I don't agree that osteophtes are likely to physically stop movements , nor are their presence the likely precurser to fusing, rather they are one of the consequences of long periods of inflammatory activity and chemistry at or near facet joints. Their presence, often seen in company with other degenerative events , lipping , fibrous and other exostoses etc are an artifact rather than cause of pain.

"Having said that, i have not heard of you before nor have i heard of CM until you posted on this forum"

I have been writing about CM and publishing on other furums for a few years now. My first introduction of the CM method was during public lectures during the nineties. I still do these lectures and will be speaking and demonstating again at a forum/conference at the end of the year.
Apart from having a string of students and mentees , lecturing at a local uni here in melbourne last year and what other dissemination I can.
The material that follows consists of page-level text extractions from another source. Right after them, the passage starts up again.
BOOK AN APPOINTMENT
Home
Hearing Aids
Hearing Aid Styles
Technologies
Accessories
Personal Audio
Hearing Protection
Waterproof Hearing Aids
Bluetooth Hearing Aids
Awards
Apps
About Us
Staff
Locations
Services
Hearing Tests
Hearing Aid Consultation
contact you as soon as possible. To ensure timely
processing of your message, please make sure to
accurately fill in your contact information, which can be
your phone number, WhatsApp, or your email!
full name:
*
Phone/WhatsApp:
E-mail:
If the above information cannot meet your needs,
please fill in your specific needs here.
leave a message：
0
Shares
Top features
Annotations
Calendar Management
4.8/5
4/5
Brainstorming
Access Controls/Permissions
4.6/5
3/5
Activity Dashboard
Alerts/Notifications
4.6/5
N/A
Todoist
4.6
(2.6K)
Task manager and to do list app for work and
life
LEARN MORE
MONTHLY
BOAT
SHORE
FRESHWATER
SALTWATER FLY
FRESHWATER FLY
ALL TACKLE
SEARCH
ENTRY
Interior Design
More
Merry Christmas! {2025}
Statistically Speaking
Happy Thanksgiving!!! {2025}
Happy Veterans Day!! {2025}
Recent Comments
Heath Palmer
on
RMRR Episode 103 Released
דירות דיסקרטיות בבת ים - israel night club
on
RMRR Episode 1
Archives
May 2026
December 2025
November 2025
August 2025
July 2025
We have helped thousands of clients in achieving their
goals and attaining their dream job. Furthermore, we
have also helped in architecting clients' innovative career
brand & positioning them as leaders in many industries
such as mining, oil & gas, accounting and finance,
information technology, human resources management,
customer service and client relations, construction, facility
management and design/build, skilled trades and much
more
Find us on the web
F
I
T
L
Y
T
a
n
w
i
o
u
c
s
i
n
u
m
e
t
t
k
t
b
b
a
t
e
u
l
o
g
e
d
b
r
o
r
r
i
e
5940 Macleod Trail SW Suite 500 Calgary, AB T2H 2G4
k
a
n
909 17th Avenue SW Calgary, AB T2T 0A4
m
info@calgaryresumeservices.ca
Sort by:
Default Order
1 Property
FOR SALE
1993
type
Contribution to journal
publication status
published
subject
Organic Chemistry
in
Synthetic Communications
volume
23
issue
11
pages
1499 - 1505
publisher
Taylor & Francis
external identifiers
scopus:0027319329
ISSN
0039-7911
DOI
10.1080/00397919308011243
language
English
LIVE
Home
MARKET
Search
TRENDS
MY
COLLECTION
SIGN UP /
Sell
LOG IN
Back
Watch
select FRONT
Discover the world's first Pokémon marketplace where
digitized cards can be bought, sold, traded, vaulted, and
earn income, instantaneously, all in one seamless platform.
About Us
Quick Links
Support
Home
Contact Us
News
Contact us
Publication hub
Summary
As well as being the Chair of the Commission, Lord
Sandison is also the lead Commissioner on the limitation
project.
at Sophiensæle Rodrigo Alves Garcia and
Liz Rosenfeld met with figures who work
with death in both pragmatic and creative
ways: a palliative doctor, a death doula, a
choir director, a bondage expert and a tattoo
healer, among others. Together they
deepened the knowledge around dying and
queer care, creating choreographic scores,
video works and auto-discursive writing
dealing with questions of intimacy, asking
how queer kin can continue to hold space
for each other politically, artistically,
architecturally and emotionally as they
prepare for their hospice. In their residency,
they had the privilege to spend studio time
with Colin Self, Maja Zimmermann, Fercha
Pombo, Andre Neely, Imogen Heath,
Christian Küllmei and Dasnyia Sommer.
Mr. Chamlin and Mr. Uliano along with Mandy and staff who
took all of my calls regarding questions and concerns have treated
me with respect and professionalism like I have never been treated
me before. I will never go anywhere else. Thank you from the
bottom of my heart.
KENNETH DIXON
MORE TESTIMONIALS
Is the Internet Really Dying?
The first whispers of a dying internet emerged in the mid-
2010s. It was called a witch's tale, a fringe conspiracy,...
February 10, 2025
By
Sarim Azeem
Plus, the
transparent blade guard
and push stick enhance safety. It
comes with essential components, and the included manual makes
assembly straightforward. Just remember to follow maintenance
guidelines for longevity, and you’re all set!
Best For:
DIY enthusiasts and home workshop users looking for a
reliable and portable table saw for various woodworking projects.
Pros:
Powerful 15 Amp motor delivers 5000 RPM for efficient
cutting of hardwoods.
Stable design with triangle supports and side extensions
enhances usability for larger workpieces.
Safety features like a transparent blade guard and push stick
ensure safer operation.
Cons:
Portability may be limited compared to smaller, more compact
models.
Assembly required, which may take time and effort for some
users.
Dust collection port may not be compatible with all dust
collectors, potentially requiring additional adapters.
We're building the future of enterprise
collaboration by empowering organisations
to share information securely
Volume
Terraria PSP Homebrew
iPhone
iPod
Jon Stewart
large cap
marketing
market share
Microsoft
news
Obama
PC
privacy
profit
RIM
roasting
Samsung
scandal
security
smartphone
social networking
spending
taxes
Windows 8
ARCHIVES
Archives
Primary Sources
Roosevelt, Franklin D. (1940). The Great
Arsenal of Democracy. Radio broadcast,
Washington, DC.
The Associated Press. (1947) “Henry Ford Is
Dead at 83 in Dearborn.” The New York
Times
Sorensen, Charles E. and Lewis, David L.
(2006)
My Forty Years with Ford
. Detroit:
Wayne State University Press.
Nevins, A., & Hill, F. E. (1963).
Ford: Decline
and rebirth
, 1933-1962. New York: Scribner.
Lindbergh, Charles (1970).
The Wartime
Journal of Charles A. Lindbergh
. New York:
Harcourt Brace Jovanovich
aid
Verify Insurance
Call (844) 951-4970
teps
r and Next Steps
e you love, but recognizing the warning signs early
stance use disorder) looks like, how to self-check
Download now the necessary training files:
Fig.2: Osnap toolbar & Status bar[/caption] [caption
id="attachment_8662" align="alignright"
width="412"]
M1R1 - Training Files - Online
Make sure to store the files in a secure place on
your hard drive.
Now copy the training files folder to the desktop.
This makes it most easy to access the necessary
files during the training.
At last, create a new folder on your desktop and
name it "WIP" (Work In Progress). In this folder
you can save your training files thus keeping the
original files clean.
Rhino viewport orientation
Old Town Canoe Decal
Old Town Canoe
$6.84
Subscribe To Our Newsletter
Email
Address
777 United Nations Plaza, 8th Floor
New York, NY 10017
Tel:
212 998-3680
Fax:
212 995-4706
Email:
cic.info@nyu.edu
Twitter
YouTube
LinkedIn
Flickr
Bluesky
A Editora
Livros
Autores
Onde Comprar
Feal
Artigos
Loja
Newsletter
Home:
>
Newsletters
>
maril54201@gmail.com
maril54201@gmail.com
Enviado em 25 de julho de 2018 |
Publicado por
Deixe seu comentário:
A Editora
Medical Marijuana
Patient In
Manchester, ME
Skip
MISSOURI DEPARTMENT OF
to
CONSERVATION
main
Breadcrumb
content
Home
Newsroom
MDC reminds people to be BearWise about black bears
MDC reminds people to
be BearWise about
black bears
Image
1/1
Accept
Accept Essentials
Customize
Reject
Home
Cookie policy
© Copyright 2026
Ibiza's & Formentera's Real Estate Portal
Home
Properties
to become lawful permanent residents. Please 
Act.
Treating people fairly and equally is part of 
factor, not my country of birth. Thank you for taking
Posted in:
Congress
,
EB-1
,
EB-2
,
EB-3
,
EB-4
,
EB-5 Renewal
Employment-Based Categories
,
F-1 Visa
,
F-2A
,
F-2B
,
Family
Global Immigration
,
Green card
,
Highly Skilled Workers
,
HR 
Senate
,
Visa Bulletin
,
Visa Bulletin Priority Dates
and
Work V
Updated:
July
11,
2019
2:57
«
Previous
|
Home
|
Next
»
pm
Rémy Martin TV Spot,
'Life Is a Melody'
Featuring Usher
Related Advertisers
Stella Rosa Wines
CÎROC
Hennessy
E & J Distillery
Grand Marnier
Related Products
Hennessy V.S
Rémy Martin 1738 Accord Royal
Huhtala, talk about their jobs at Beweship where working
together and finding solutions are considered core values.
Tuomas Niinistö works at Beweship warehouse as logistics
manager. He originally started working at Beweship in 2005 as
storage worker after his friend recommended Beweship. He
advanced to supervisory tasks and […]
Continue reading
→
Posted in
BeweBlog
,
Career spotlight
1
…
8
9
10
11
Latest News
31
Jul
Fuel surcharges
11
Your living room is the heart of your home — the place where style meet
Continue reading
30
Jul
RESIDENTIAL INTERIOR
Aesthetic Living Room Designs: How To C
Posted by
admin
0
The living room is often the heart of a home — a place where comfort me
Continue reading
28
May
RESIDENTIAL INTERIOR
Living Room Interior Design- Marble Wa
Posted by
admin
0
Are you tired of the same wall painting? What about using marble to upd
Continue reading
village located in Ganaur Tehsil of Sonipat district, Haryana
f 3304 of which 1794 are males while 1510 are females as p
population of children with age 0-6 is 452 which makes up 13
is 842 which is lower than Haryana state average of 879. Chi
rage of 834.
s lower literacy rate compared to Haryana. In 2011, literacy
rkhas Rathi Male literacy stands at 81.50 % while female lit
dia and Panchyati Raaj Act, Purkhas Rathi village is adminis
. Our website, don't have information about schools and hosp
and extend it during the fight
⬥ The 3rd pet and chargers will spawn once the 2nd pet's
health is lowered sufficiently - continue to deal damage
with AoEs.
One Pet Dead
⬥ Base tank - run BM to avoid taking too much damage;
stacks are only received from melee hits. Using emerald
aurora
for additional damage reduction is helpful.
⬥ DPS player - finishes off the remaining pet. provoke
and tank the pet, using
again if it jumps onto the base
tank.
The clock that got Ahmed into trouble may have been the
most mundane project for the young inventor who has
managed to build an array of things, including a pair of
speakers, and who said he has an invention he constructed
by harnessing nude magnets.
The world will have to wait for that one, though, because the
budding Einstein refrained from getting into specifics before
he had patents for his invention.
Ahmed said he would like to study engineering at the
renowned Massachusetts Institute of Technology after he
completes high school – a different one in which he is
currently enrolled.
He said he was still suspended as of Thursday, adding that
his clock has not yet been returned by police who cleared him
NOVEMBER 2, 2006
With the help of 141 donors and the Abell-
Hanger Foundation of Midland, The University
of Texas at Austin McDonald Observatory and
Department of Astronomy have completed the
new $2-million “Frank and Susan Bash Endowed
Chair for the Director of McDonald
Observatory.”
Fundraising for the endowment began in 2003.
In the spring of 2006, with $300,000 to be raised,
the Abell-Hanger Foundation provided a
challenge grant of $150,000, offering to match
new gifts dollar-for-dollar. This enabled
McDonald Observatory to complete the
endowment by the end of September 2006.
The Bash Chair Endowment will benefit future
Patients hear about me by word of mouth , which suits me, I have a very large network now after twenty two years in practice. My office and practice is kept deliberately small , in south melbourne.

1. Why no research ?
no time , no money, no support.
2. Mobilisation - is it hitting the level you want?
Confused as to the thread of your question here, do you mean am I specific with the location of my thumb and the intention with each joint?, yes. as far as is possible without turning on my x-ray vision.
3. Spinal innervation - are the levels you believe are the problem REALLY the levels.
Sometimes yes sometimes no, I am thorough in my attention to a group of joints , the intention being to not just bring about a speedy resolution to say C5 type shoulder pain , but to also observe the protective behaviour and restore normal pain free movements to as many as three or four adjacent joints/nerves. By doing so I am removing the impetus for a return to protective behaviour within the region of the cervical spine. best results follow a thorough a wide reaching resolution of spinal hypomobility in general , in addition to those known or thought to be involved in the complained of referred event.